Martes, 28 de mayo de 1996. Sala de actos del Museu de la Ciència. Steven Weinberg ha cautivado a la audiencia. Después, durante la cena, hablamos de Einstein, siempre presente en la sala, de Glashow, que ya ha venido, de Gell-Mann, que debe venir, de la teoría de las supercuerdas, de la Gran Teoría Final… Y de la Alhambra.

«El Sol da una vuelta completa a la galaxia en el tiempo que la Tierra tarda en dar 250 millones de vueltas en torno al Sol, mientras que la Luna necesita 27 días y medio para girar alrededor de la Tierra, en cuya atmósfera una gota de agua cae hasta estrellarse sobre el césped donde un balón avanza a golpe de puntapié.» Todos esos movimientos, en escenarios tan distintos y distantes, se describen con un mismo puñado de leyes. De ahí la grandeza de la Mecánica: infinitos casos y situaciones responden a dos o tres fórmulas breves, compactas… y elegantes. Eso es reduccionismo, pero reduccionismo del bueno, reduccionismo por oficio, el reduccionismo de la inteligibilidad científica. En tal reduccionismo creemos cuando confiamos en un vuelo transoceánico o en un medicamento.

«Una civilización milenaria, una persona centenaria, una oveja veinteañera, una medusa pentamesina y una bacteria decaminutina son entes que pasan por esta vida mostrando comportamientos poco comparables entre sí, francamente.» Sin embargo, la esencia de sus tácticas singulares y estrategias se explica según leyes muy generales y sencillas, a saber y por ejemplo, «comer y no ser comido». De ahí nuestra comprensión por el nacionalismo crónico, por el cazador hipocondríaco, por el susto permanente del ganado, por la transparencia como idea de despiste en el mar o por la versatilidad metabólica de ciertos microorganismos. En ciencia, comprender es clasificar, reducir, comprimir. La compresión es comprensión. Lo que ya no se puede comprimir, como las propias leyes, es también lo que ya no se puede comprender.

Comprender una ley de la naturaleza significa entonces comprimir dicha ley dentro de otra más fundamental. A veces se consigue. Einstein murió soñando con la unificación de las fuerzas fundamentales de la naturaleza. Y Weinberg, Salam y Glashow lograron poco después, y ante la emoción de la comunidad científica, comprimir dos de ellas, la fuerza débil y la electromagnética, en una sola. La pregunta ahora es: ¿reducir las reducciones es también reduccionismo del bueno? ¿Es una clase de investigación que el científico deba intentar también por oficio? Sean todas las leyes conocidas de la naturaleza y supongamos que no descansamos mientras queden dos leyes por comprender, es decir, mientras quede una ley por empotrar dentro de otra. Si tenemos éxito en esta gloriosa empresa, llegaremos a una cierta gran teoría final, ésa sí ya necesariamente incomprensible. He aquí la cuestión: creer o no creer en una Gran Teoría Final (¿por qué me suena esta expresión?).

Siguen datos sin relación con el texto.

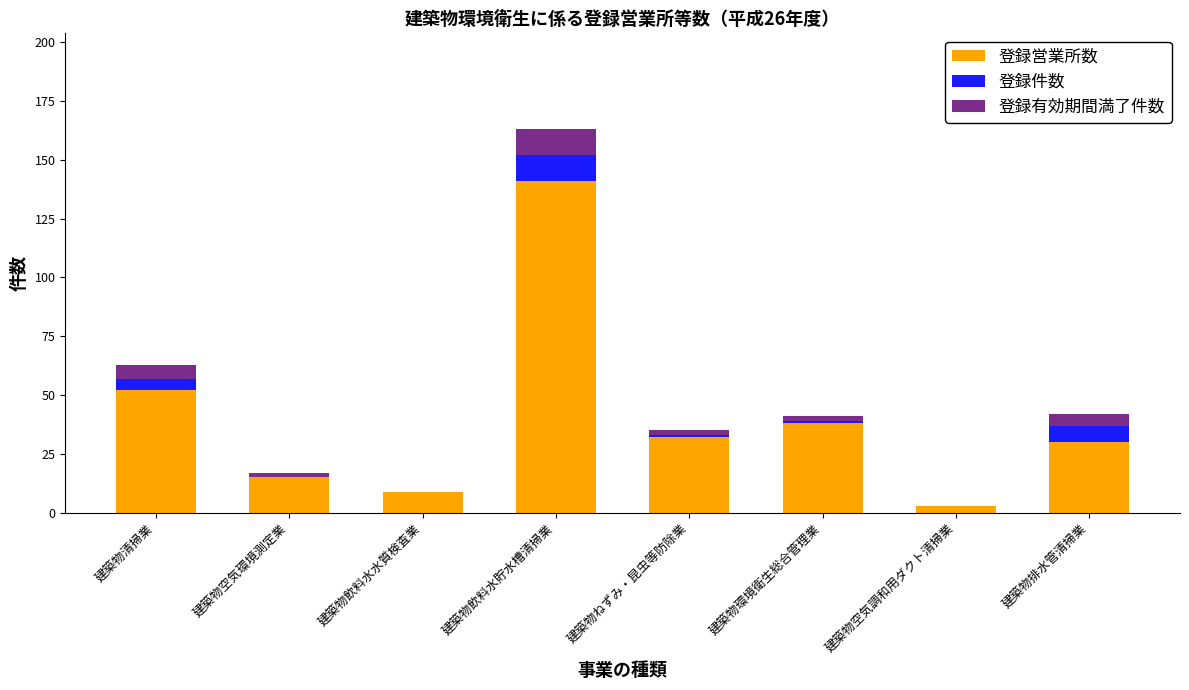

Are the bars horizontal?

No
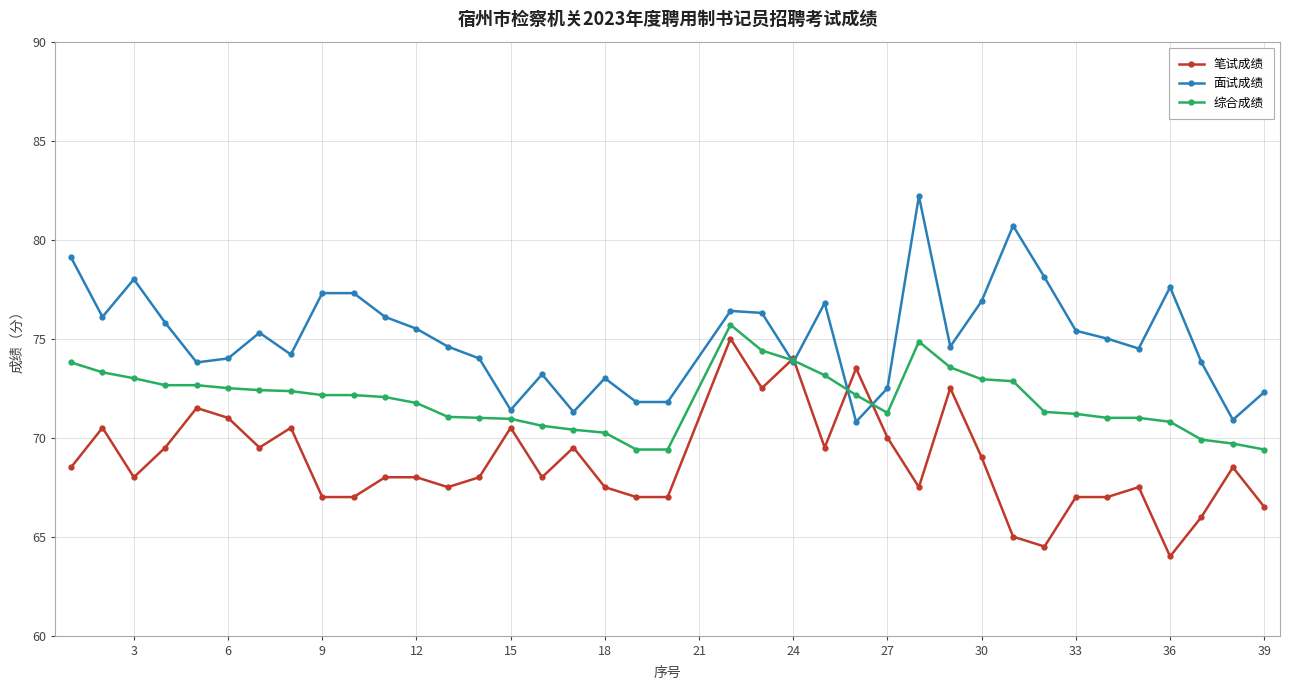

True or false: 笔试成绩 has more than 1 interior local peaks.

True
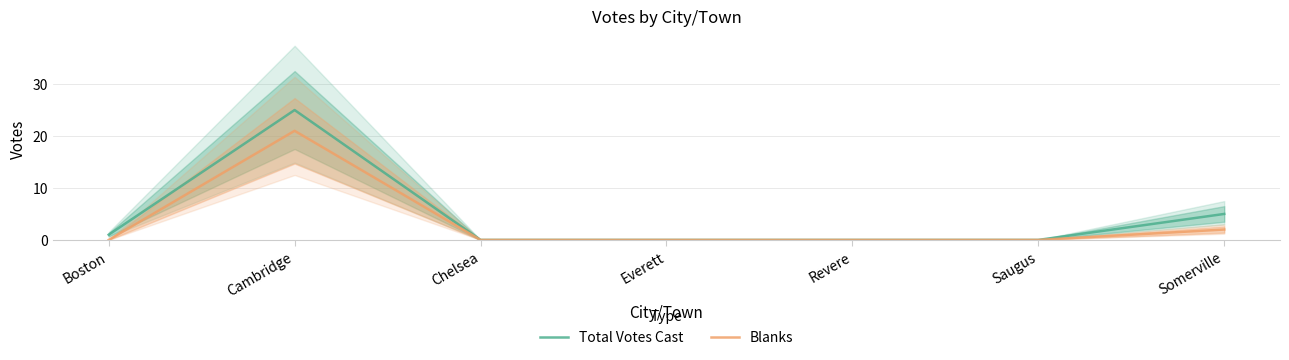

What is the average value of the Blanks series?

3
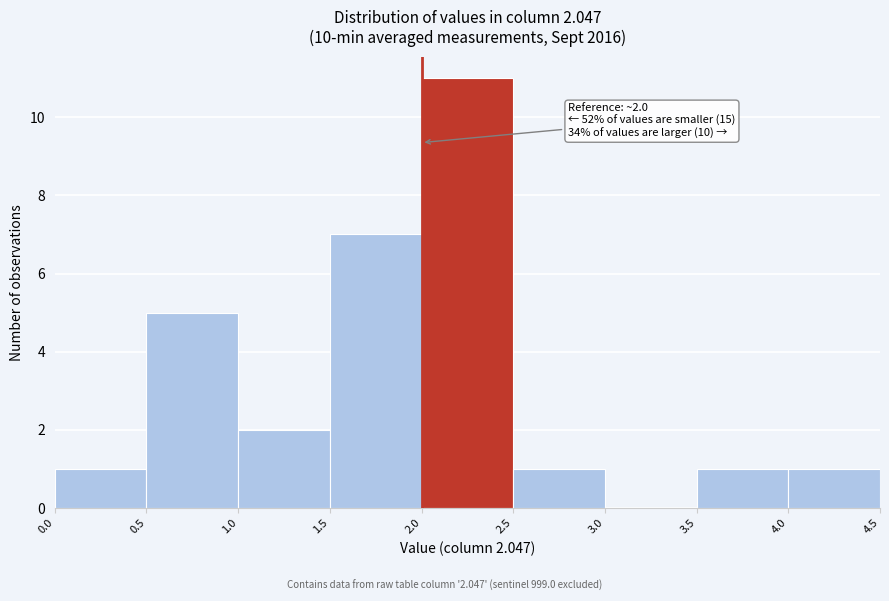

Which range on the x-axis has the tallest bar?

2.0 to 2.5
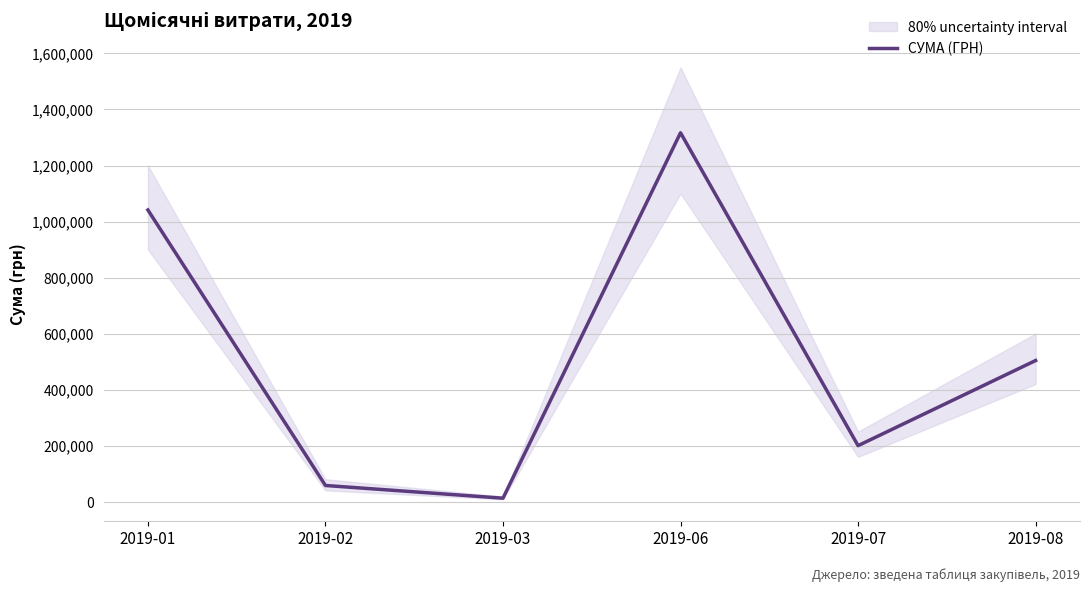

List the labels in order of value, smallest first.

2019-03, 2019-02, 2019-07, 2019-08, 2019-01, 2019-06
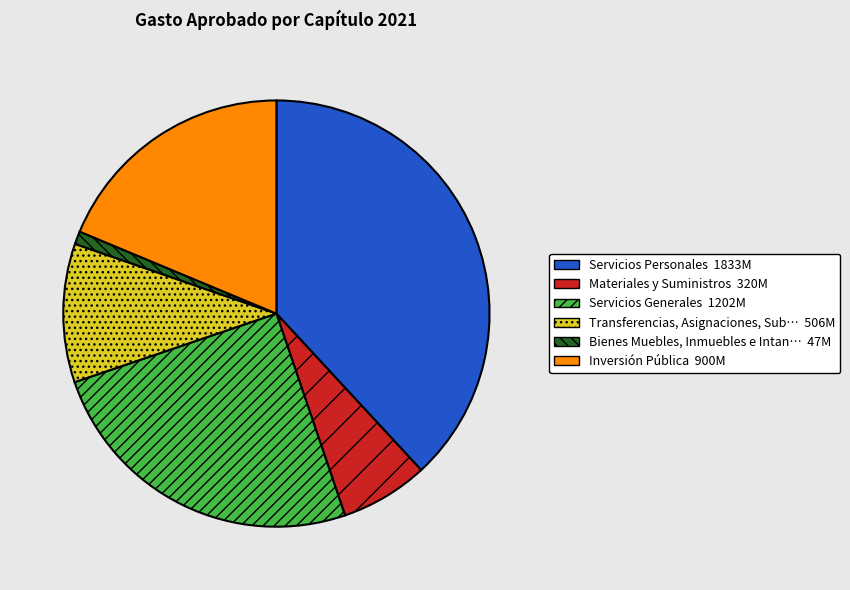

Is there any slice that represents more than half of the pie?

No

Pensadores de probada solvencia pero tan dispares como el físico Steven Weinberg o el teólogo santo Tomás de Aquino tienden, efectivamente, a creer. Otros, en cambio, preferirían no hacerlo. Un ladrillo no puede unirse de cualquier manera a otro ladrillo. Vale. Pero intentar comprender la Alhambra por el procedimiento de mirar atentamente un ladrillo no parece un proyecto sensato. «Comer y no ser comido» acaso sea una buena ley para cualquier forma de vida basada en el consumo de la propia materia viva. Pero su fuerza semitautológica sería probablemente la misma en otro universo en el que las cuatro fuerzas fundamentales fueran, digamos, seis. A lo mejor la complejidad tiene sus propias leyes, leyes que hablan de información y de combinaciones, leyes que no pueden reducirse a otras leyes que sólo hablan de materia y energía. Hacer ciencia es proponer reducciones a la naturaleza. Otra cosa, claro, es que la naturaleza se deje.